Look in a mirror and stare at the image that is, apparently, looking back at you and say what you see. Isn’t it just a physical shell round an emptiness? You don’t see the personality. You don’t see the spirit. You don’t see the self.

It must be that all we are is an amalgam. From birth to death we record every detail, no matter how small, direct or indirect, explicit or implied, and these continually feed the misty picture of the self, changing it, distorting it, illuminating it. It is never an entity. It is never complete in any way. It wavers and shifts as we journey on, adding to what we know, negating what we thought we knew, erasing certainties and raising new possibilities.

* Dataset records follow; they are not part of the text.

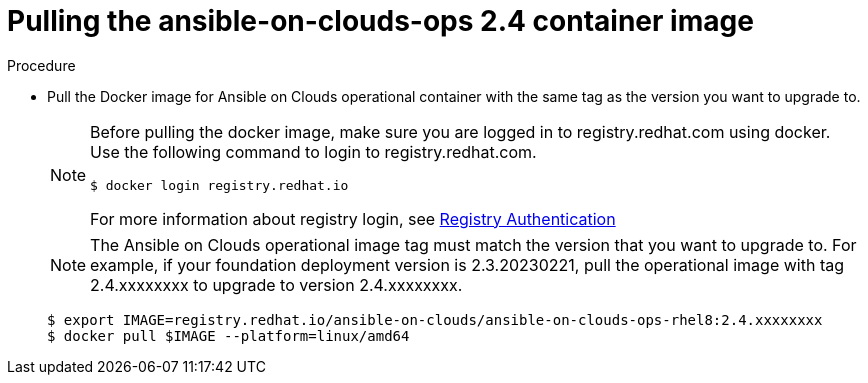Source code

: [id="proc-gcp-upgrade-pull-container-image"]

= Pulling the ansible-on-clouds-ops 2.4 container image

.Procedure
* Pull the Docker image for Ansible on Clouds operational container with the same tag as the version you want to upgrade to.
+
[NOTE]
====
Before pulling the docker image, make sure you are logged in to registry.redhat.com using docker. Use the following command to login to registry.redhat.com.
[literal, options="nowrap" subs="+attributes"]
----
$ docker login registry.redhat.io
----
For more information about registry login, see link:https://access.redhat.com/RegistryAuthentication[Registry Authentication]
====
+
[NOTE]
=====
The Ansible on Clouds operational image tag must match the version that you want to upgrade to. For example, if your foundation deployment version is 2.3.20230221, pull the operational image with tag 2.4.xxxxxxxx to upgrade to version 2.4.xxxxxxxx.
=====
+
[literal, options="nowrap" subs="+attributes"]
----
$ export IMAGE=registry.redhat.io/ansible-on-clouds/ansible-on-clouds-ops-rhel8:2.4.xxxxxxxx
$ docker pull $IMAGE --platform=linux/amd64
----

Is this a fearful thought or can it be liberating? I think it is the latter, for once we come to terms with the lack of immutable self, at the heart of being, we are freer to become conscious of the flexibility and tolerance of not being fixed in thought or feeling. We can grow more complex and richer. We can empathise with others for we recognise aspects of our shifting interior with theirs.

The alternative is to allow ourselves to believe in a self of internal rigidity which calcifies inside us with its fixed views and fixed responses to everything ‘out there’. The self that is so formed accepts only data which confirms it. It says, happily, “What you see is what you get.”